### INSTRUCTIONS FOR THE TASK
Line by line, set down all the data below exactly, omitting any picture.

### DATA SECTION
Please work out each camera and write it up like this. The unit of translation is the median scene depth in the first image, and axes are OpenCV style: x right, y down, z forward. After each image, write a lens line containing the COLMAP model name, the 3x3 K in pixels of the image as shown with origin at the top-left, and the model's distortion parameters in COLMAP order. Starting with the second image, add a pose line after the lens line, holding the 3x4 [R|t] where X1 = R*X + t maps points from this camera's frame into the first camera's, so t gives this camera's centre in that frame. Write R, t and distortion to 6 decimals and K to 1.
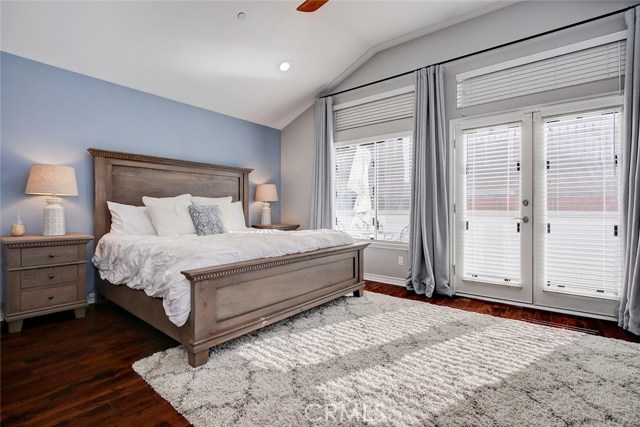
lens RADIAL K [[300.9, 0, 319.6], [0, 300.9, 207.3], [0, 0, 1]] dist [-0.000507, -0.000049]
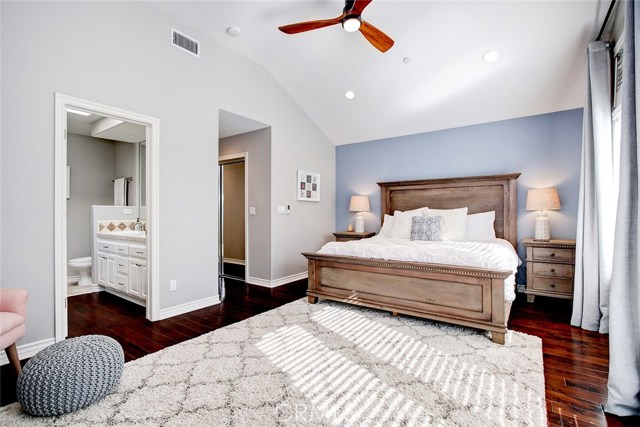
lens RADIAL K [[297.7, 0, 320.0], [0, 297.7, 213.5], [0, 0, 1]] dist [-0.000267, 0.000008]
pose [[0.061612, -0.004889, -0.998088, 0.865430], [0.009041, 0.999950, -0.004340, -0.018805], [0.998059, -0.008757, 0.061653, 0.550872]]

### RESULT
Please work out each camera and write it up like this. The unit of translation is the median scene depth in the first image, and axes are OpenCV style: x right, y down, z forward. After each image, write a lens line containing the COLMAP model name, the 3x3 K in pixels of the image as shown with origin at the top-left, and the model's distortion parameters in COLMAP order. Starting with the second image, add a pose line after the lens line, holding the 3x4 [R|t] where X1 = R*X + t maps points from this camera's frame into the first camera's, so t gives this camera's centre in that frame. Write R, t and distortion to 6 decimals and K to 1.
lens RADIAL K [[300.9, 0, 319.6], [0, 300.9, 207.3], [0, 0, 1]] dist [-0.000507, -0.000049]
lens RADIAL K [[297.7, 0, 320.0], [0, 297.7, 213.5], [0, 0, 1]] dist [-0.000267, 0.000008]
pose [[0.061612, -0.004889, -0.998088, 0.865430], [0.009041, 0.999950, -0.004340, -0.018805], [0.998059, -0.008757, 0.061653, 0.550872]]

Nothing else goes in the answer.